Story Voice: The One Thing You Must Nail on the First Page
I was watching an episode of The Voice last night and I was thinking how the job of those singers and the job of a writer is pretty much the same. You’ve got a hot minute—less than a minute—to create some sort of experience your audience wants.
Contestants on The Voice start out by auditioning “blind.” They sing while the four celebrity judges listen with their backs turned. The judges can’t see what the singer looks like or how they are moving. Physical presentation and stage presence are irrelevant. The first impression is nothing but voice.
When a reader picks up your book, they won’t know your cast of characters, they won’t know in what direction the plot’s headed, they won’t have a connection to the world you’ve built for them. But they will start having an experience of your story voice from the first sentence.
Whatever bit of setting, glimpse of character, hint at plot that goes in to your story’s beginning, it will all be filtered through a narrative voice. That narrative voice, your story voice, needs to be so compelling that your reader will be willing to follow it for hundreds of pages.
Readers don’t fall in love with the facts of a story, they fall in love with a way of telling the facts of a story.
Now, a reader may not know exactly what it is they’re responding to. They might think that what they like is a situation, a dramatic moment, or just plain beautiful writing. But all of those things are conveyed through a narrative voice, which I will argue, is the most important thing to get right on page one.
Understand that when we talk about story voice we’re not simply talking about point of view. The issue is much greater than the decision of choosing a first or third-person narrator. And even in memoir a writer takes on a storytelling persona. Mary Karr says that memoir lives or dies based 100 percent on voice.

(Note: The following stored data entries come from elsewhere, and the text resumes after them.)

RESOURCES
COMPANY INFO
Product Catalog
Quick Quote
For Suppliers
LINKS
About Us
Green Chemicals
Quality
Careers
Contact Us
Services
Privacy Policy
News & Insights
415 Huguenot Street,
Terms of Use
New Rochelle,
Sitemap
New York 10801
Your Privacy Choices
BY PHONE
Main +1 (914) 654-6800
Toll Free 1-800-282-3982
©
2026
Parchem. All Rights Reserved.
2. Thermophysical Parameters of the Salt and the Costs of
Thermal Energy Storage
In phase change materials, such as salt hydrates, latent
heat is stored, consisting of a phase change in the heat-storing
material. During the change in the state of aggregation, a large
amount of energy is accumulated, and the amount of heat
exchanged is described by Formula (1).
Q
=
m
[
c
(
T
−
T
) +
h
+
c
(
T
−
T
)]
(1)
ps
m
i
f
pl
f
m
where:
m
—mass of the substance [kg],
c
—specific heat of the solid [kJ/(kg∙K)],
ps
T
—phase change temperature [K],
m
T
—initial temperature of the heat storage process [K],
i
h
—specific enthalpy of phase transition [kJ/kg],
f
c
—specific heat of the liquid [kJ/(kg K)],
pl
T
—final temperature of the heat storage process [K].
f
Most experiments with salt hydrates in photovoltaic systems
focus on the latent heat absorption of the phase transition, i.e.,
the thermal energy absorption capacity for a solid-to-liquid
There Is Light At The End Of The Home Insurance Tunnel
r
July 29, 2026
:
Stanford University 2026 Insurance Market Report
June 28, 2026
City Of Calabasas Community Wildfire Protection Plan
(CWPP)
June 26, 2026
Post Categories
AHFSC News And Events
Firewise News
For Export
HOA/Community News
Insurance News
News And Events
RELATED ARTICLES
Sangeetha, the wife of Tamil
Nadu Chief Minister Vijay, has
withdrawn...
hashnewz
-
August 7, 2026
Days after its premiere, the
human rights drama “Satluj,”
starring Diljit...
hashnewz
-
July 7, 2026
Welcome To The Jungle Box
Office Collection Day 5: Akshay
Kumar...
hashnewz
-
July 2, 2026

The narrative voice, a particular perspective arising from within the story, will convey an awareness of the story to the reader through things like syntax, diction, phrasing, tone, and choice of detail. The narrative voice is the way of telling.
In a work of fiction, you’ll decide who is telling your story and why. It’s important for you to remember that this who is never you, the author. Whether told from first or third person, this narrator will have a voice that you the writer must understand, believe in, and inhabit for your reader.
I just finished reading True Grit by Charles Portis. The facts conveyed in the first paragraph, narrated in first person, are that a fourteen-year-old girl from Arkansas has gone to seek revenge on the man who murdered her father and stole his horse and money.
Enough information at the start for me to keep reading? Maybe. I like westerns (of Lonesome Dove caliber), and revenge stories are of interest. But I also shy away from stories written for adults with child narrators (it’s a personal thing). The premise is solid, if less than exciting.
But let’s take a look at the way Charles Portis gives us those facts in the first paragraph and how the voice might be enticing us to read on:
People do not give it credence that a fourteen-year-old girl could leave home and go off in the wintertime to avenge her father’s blood but it did not seem so strange then, although I will say it did not happen every day. I was just fourteen years of age when a coward going by the name of Tom Chaney shot my father down in Fort Smith, Arkansas, and robbed him of his life and his horse and $150 in cash money plus two California gold pieces that he carried in his trouser band.
- We know from “I was just fourteen years of age…” that a grown narrator is telling a story from the past, so we’ll get the youthful experience filtered through her older self.
- Twice she mentions that she is fourteen in this tale she’s about to tell. If she isn’t preoccupied with her age, she knows that others are.
- The language and syntax is formal and emphatic. Right from the beginning with, “People do not give it credence…” I’m catching a snooty air.
- Rather than a revenge story that’s born solely out of anger or grief, the last phrase of the paragraph lets us know that this quest is a moral imperative for her. There’s a certain indignance in “and robbed him of his life and his horse and $150 in cash money plus two California gold pieces that he carried in his trouser band.”
When Charles Portis presents us with the voice of Mattie Ross, he’s giving us bits of a cast of characters, setting, and plot, but he’s giving it to us through a specific tone and emotional distance, not just to his character, but to the reader.
I propose that you as a writer, when you offer a reader your first page, are in the same situation not just as Charles Portis, but as those singers on the The Voice stage. When the judge likes what she hears, she turns her chair. With your book, your reader will turn the page. And you’ll have made it to the next round.